The output is empty, because under `man` we only have `Mexico` as an entity. NER does not identify any other entity. So, `Mexico` does not have another pair to show a path. But, we can use `relationshipTypes` parameter to find a path between and unlabeled token and a labeled token, as we can see in the example below:

## Relationship Types

**relationshipTypes** allows us to find a path between an unlabeled token and a labeled token. To use this parameter, we need to set **explodEntities** parameter to `false`

In [None]:
graph_extraction = GraphExtraction() \
    .setInputCols(["document", "token", "ner"]) \
    .setOutputCol("graph") \
    .setExplodeEntities(False) \
    .setRootTokens(['man']) \
    .setRelationshipTypes(["man-LOC"])

graph_pipeline = Pipeline().setStages([document_assembler, 
                                       tokenizer,
                                       word_embeddings, 
                                       ner_tagger,
                                       graph_extraction])

In [None]:
graph_data_set = graph_pipeline.fit(data_set).transform(data_set)
graph_data_set.select("graph").show(truncate=False)

+------------------------------------------------------------------------------+
|graph                                                                         |
+------------------------------------------------------------------------------+
|[{node, 45, 47, man, {relationship -> man,LOC, path1 -> man,flat,Mexico}, []}]|
+------------------------------------------------------------------------------+



Currently, it searchs deep which means it will find relationships from the defined root to its labeled descendants. This means that if for example we set a relationship like `setRelationshipTypes(["successful-LOC"])` it won't output a path. 

So, a requirement to use `setRelationshipTypes` is that the unlabeled token in the relationship has to be an ancestor node. Remember to use hyphen to separate the pair `["unlabeled_token-labeled_token"]`

## More Entities more Relations

Following the example above, we can set a root token and let other parameters as default to get an output. However, we need a different sentence that produces a deeper dependency tree with descendants that have labeled tokens. If we tweak the sentence as shown below, we can make it work:

In [None]:
text = ['Peter was born in Mexico and very successful in Queens.']
data_set = spark.createDataFrame(text, StringType()).toDF("text")

[Collected data]
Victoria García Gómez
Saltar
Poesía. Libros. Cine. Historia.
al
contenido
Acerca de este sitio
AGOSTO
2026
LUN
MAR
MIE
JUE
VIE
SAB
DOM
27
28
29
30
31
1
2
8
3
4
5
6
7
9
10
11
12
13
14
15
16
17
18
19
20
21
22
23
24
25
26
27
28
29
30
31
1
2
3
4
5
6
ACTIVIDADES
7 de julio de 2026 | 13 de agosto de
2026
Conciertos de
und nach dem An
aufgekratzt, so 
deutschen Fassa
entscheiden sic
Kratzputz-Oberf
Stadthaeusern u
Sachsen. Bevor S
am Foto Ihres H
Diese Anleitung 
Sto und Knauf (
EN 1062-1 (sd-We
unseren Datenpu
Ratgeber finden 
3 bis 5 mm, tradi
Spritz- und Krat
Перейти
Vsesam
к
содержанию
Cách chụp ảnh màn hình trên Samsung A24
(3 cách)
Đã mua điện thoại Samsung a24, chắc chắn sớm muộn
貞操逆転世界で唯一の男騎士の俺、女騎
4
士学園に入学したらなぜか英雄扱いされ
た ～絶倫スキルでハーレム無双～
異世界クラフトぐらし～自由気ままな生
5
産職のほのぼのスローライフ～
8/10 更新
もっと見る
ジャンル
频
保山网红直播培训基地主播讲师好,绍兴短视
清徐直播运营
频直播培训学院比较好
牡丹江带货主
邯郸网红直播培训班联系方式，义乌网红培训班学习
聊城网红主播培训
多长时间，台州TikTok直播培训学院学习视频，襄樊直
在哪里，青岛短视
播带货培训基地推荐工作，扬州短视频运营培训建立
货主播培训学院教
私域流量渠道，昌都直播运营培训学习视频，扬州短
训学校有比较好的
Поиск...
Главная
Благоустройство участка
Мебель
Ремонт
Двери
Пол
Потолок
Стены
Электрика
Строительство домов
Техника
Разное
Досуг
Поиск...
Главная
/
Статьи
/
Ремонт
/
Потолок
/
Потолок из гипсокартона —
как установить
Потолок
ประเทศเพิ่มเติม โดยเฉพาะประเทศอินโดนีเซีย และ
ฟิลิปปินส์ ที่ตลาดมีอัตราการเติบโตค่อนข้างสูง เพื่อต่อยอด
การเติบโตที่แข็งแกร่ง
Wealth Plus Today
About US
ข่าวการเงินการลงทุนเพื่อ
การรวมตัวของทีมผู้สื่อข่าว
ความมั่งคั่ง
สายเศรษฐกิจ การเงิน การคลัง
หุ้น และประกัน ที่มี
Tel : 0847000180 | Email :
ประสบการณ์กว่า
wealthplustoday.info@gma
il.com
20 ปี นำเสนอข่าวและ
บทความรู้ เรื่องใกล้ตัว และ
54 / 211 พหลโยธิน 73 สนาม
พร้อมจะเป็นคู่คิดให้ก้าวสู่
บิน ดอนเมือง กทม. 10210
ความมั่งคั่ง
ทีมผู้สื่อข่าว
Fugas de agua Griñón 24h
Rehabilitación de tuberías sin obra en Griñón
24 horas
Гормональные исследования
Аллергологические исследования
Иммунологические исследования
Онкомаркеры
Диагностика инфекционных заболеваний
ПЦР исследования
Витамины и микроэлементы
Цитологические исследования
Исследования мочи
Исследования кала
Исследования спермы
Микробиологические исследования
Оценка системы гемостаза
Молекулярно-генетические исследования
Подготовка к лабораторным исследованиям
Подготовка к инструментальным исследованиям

Problem 1
Summarize the GraphExtraction passage in two sentences.
Problem 2
Rework the span of the GraphExtraction passage starting at "Currently, it searchs" and ending at "output a path.", replacing "root" with "starting token".
Nothing in the records is needed here.

Exercise output 1
The relationshipTypes parameter lets GraphExtraction find a path between an unlabeled token and a labeled token, which requires setting setExplodeEntities(False); with the root token "man" and the relationship "man-LOC", the output shows a path from man to Mexico. Because the search currently goes deep from the defined root to its labeled descendants, the unlabeled token in the relationship has to be an ancestor node, and the pair is separated with a hyphen.

Exercise output 2
Currently, it searchs deep which means it will find relationships from the defined starting token to its labeled descendants. This means that if for example we set a relationship like `setRelationshipTypes(["successful-LOC"])` it won't output a path.